Selokan Mataram, Kisah Siasat Cerdik Sultan HB IX Bebaskan Rakyat dari Romusha

Jika tak ada Selokan Mataram, rakyat Ygyakarta dipaksa romusha di tempat lain.

Republika/ Wihdan
Selokan Mataram Kering. Kondisi Selokan Mataram yang kering di Yogyakarta, Jumat (11/10/2019).
Rep: Idealisa Masyrafina Red: Agus raharjo

REPUBLIKA.CO.ID, YOGYAKARTA - Selokan Mataram, kanal irigasi sepanjang 30,8 km di Yogyakarta ini bukanlah sekadar saluran irigasi biasa. Keistimewaan kanal legendaris yang mengaliri areal pertanian seluas 15.734 hektare tersebut telah merekam cerita bersejarah tentang seorang raja yang sangat mencintai rakyatnya.

__________

Tugas Latihan Ini:
**A.** Salin bagian artikel tentang Selokan Mataram yang dimulai dengan "Jika tak ada" dan berlanjut hingga "sangat mencintai rakyatnya.".
**B.** Menurut artikel tentang Selokan Mataram, berapa panjang kanal irigasi tersebut?
**C.** Tuliskan lanjutan artikel tentang Selokan Mataram mulai dari kalimat sesudah kalimat terakhirnya.

Data Tersimpan:
__________

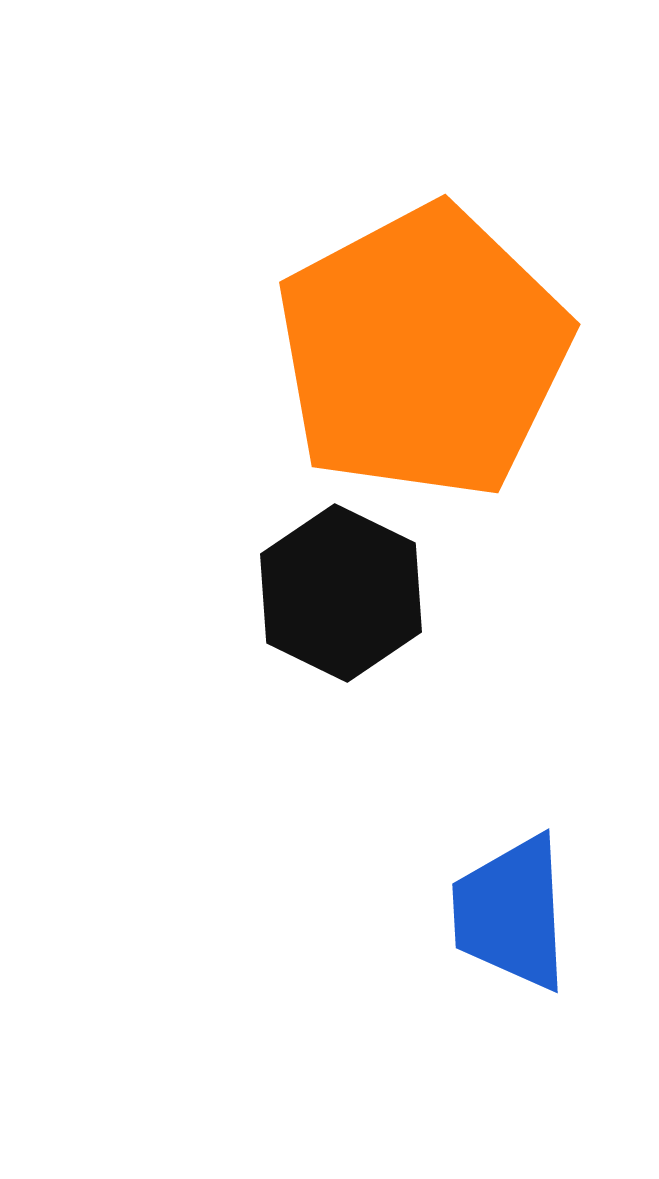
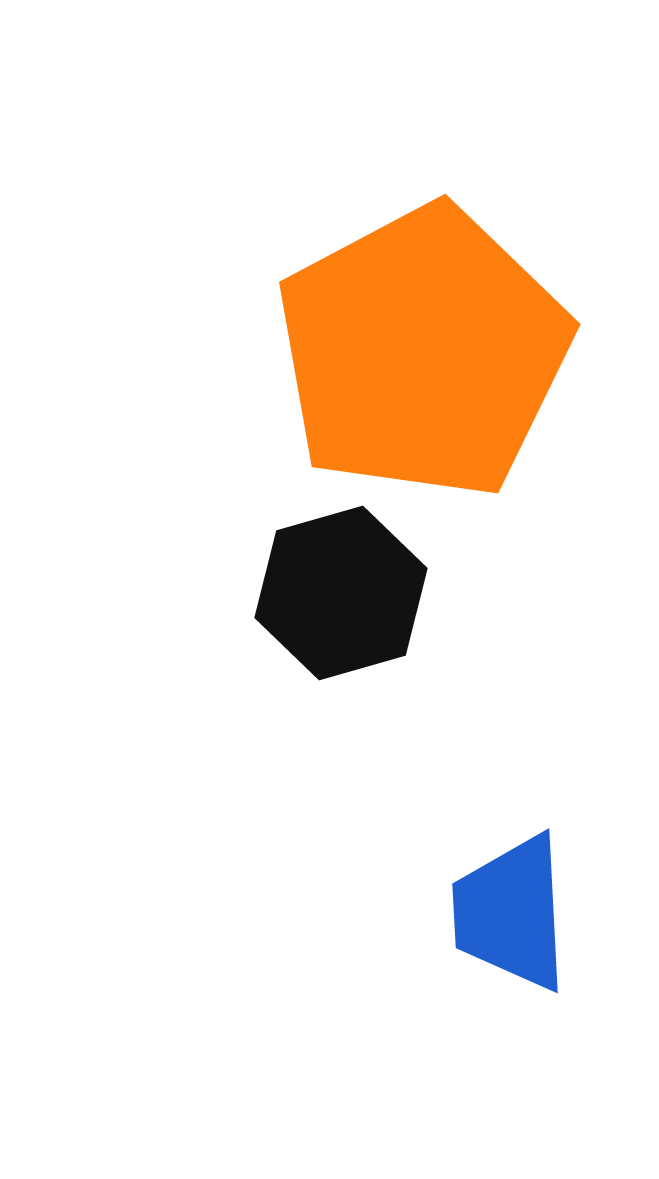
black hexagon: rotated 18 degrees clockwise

__________

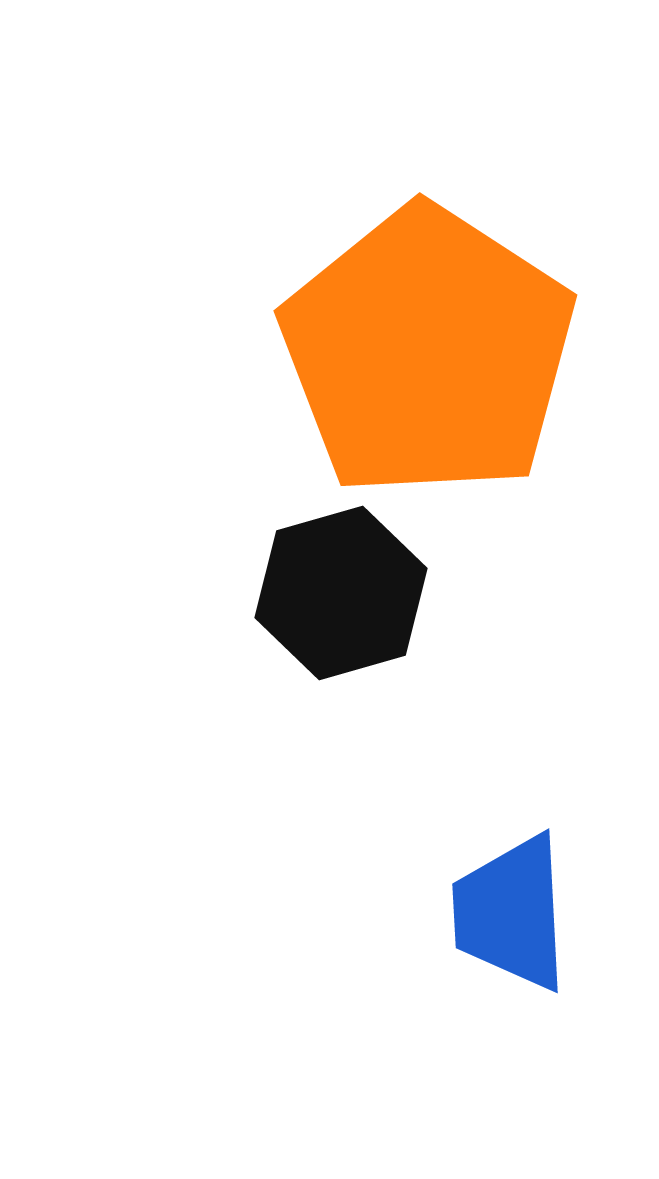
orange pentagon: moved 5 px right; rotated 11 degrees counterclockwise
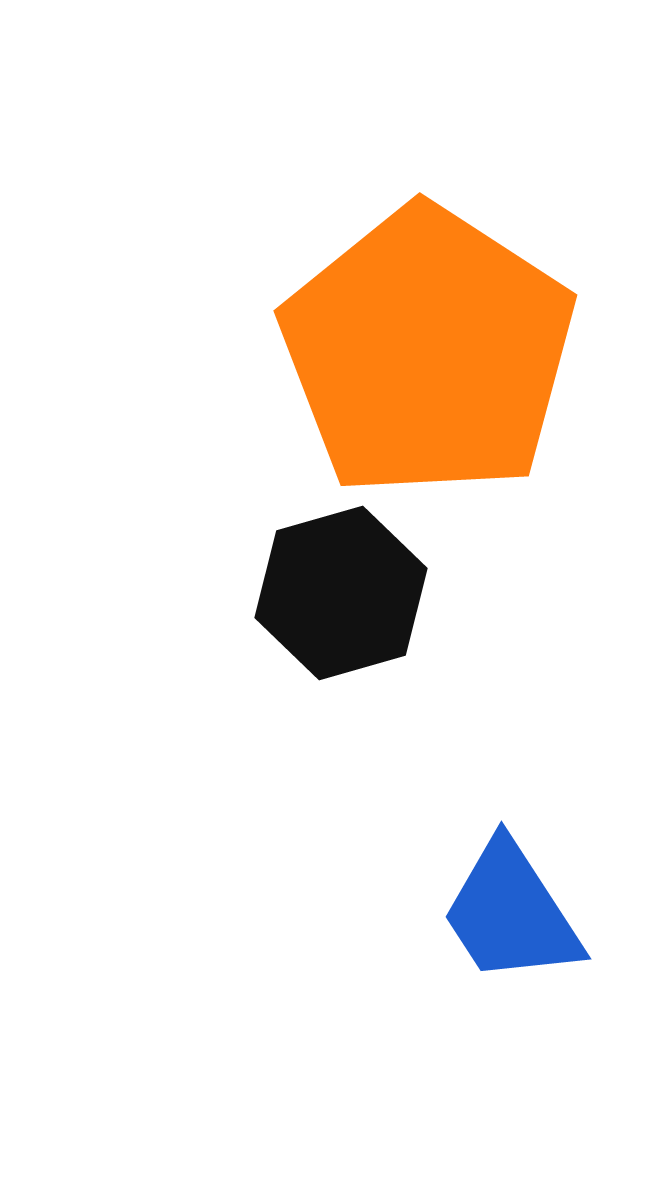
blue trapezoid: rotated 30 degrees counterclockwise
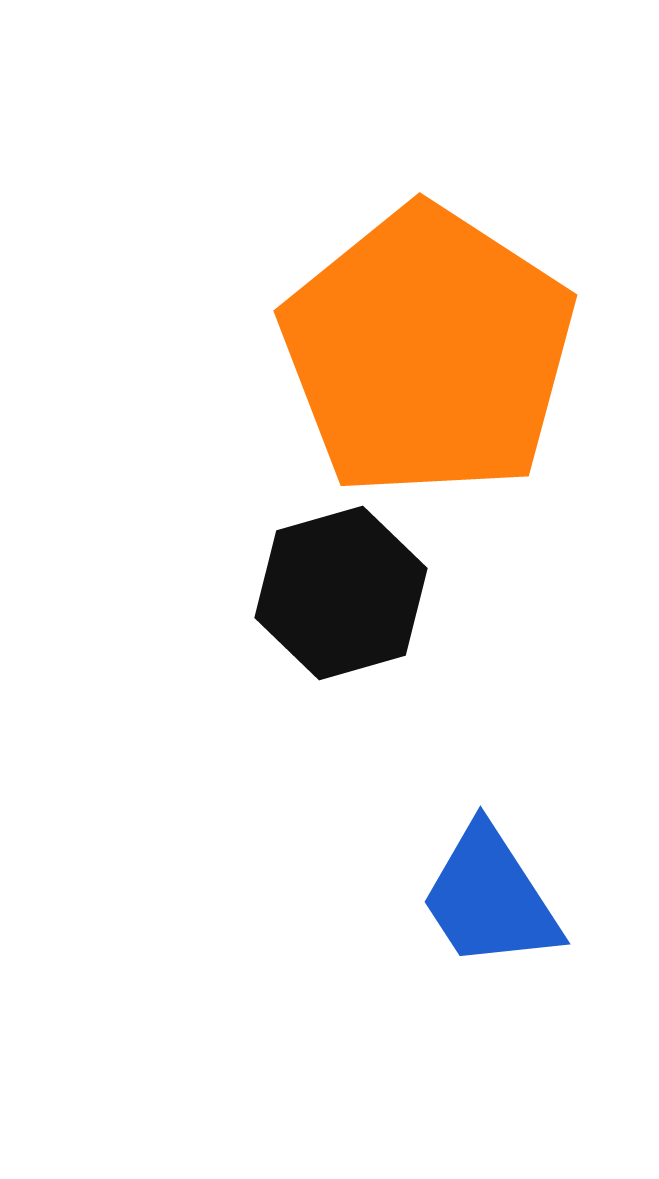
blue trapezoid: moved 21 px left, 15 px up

__________

Jawaban Tiap Tugas:
**A.**
Jika tak ada Selokan Mataram, rakyat Ygyakarta dipaksa romusha di tempat lain.

Republika/ Wihdan
Selokan Mataram Kering. Kondisi Selokan Mataram yang kering di Yogyakarta, Jumat (11/10/2019).
Rep: Idealisa Masyrafina Red: Agus raharjo

REPUBLIKA.CO.ID, YOGYAKARTA - Selokan Mataram, kanal irigasi sepanjang 30,8 km di Yogyakarta ini bukanlah sekadar saluran irigasi biasa. Keistimewaan kanal legendaris yang mengaliri areal pertanian seluas 15.734 hektare tersebut telah merekam cerita bersejarah tentang seorang raja yang sangat mencintai rakyatnya.

**B.** Panjang Selokan Mataram adalah 30,8 km.

**C.**
Hal tersebut diwujudkan sang raja dengan siasat cerdik berupa diplomasi untuk menyelamatkan rakyatnya dari kerja paksa romusha yang digulirkan Pemerintah Jepang waktu itu. Adalah Sultan Hamengku Buwono IX, Raja Keraton Yogyakarta yang mempunyai siasat cerdik mengusulkan pada Jepang agar rakyatnya dikerahkan untuk membangun saluran irigasi. Saluran irigasi ini untuk menghubungkan Sungai Progo dan Sungai Opak.

Dengan dalih mampu menyetor lebih banyak hasil bumi sebagai logistik, usulan itu diterima bahkan didanai Jepang lalu dibangun pada 1944. Meskipun rakyat harus mengerjakan proyek saluran air buatan tersebut, setidaknya mereka tidak meninggal akibat kelaparan dan romusha. Akhirnya, ribuan rakyat dikerahkan untuk membuat saluran irigasi yang membelah Yogyakarta ini dengan sukarela.

Seperti diceritakan langsung oleh pelaku sejarah dan saksi hidup pembangunan Selokan Mataram bernama Tuban Cokro Sudarmo yang disapa Mbah Cokro. Kakek berusia hampir seabad ini, kini hidup sebatang kara di sebuah rumah sederhana berdinding anyaman bambu dan beralaskan tanah di Dusun Pedak Sinduharjo Ngaglik Sleman.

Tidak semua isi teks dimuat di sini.